Ibadah pada waktu tersebut mendapatkan pahala yang besar karena kebanyakan manusia ketika itu larut dalam fitnah dan kekacauan serta tidak peduli dengan yang halal dan haram. Orang yang melakukan uzlah dari khalayak ramai mempunyai kedudukan yang sama dengan orang yang berhijrah yang meninggalkan kaumnya dengan kemusyrikan dan kekafiran mereka dalam rangka menjaga agamanya.

Implementasi


  1. Sibukkanlah dirimu dengan ketaatan. Jika tidak, maka kemaksiatan pasti akan menyibukkanmu.
  2. Jangan tertipu dengan banyaknya orang yang rusak, dan jangan berputus asa karena sedikitnya orang yang taat, karena sesungguhnya pengikut kebatilan selalu banyak.
  3. Dalam hadis ini terdapat dalil disunahkan mengisi waktu dengan ketaatan ketika manusia sedang dilanda kelalaian. Hal tersebut dicintai oleh Allah . Sejumlah ulama salaf terdahulu senang mengisi waktu antara shalat Magrib dan Isya dengan melakukan banyak shalat. Mereka mengatakan, “Waktu ini adalah waktu yang banyak manusia lalai.” Oleh karena itu, qiamulail diutamakan untuk dilakukan di tengah malam ketika banyak manusia sedang lalai dari berzikir.[1]
  4. Pahala ibadah pada zaman fitnah dan waktu lalainya manusia sama seperti berhijrah dari negeri kafir ke negeri Islam. Tidak ada pahala yang melebihi pahala berhijrah.

Bahkan Allah berfirman,

“Orang-orang yang beriman dan berhijrah serta berjihad di jalan Allah, dengan harta dan jiwa mereka, adalah lebih tinggi derajatnya di sisi Allah. Mereka itulah orang-orang yang memperoleh kemenangan.”

(QS. At-Taubah: 20)

5.Nabi mengabarkan akan terjadinya fitnah di akhir zaman agar setiap Muslim mempersiapkan diri untuk menghadapinya dengan bersegera melaksanakan ketaatan dan berpegang teguh dengan tali Allah Ta’ala.
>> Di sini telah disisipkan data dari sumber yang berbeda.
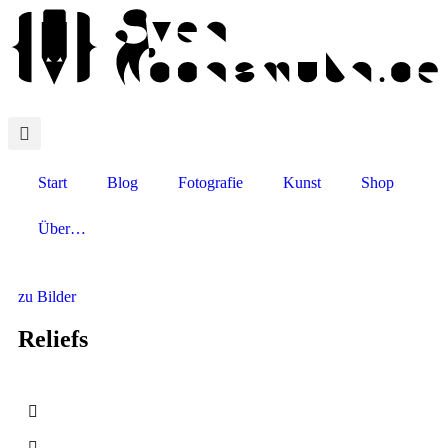
Start
Blog
Fotografie
Kunst
Shop
Über…
zu Bilder
Reliefs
6.Ibadah pada waktu lalai mewujudkan jaminan rasa aman bagi manusia. Seandainya bukan karena para ahli ibadah pada zaman fitnah, pastilah Allah Ta’ala menghancurkan bumi dan seluruh isinya. Maka berusahalah menjadi orang-orang yang mewujudkan rasa aman bagi kaum Muslimin.


7.Seorang penyair menuturkan,

Jika tidak menemukan sahabat yang bertakwa, maka kesendirianku

lebih nikmat dan menyenangkan daripada bergaul dengan pemuja syahwat

Aku duduk sendiri untuk beribadah dengan rasa aman

Hidupku tenang bebas dari kawan yang aku takutkan keburukannya


Referensi

  1. Laþá`if Al-Ma’árif karya Ibnu Rajab hal. 131.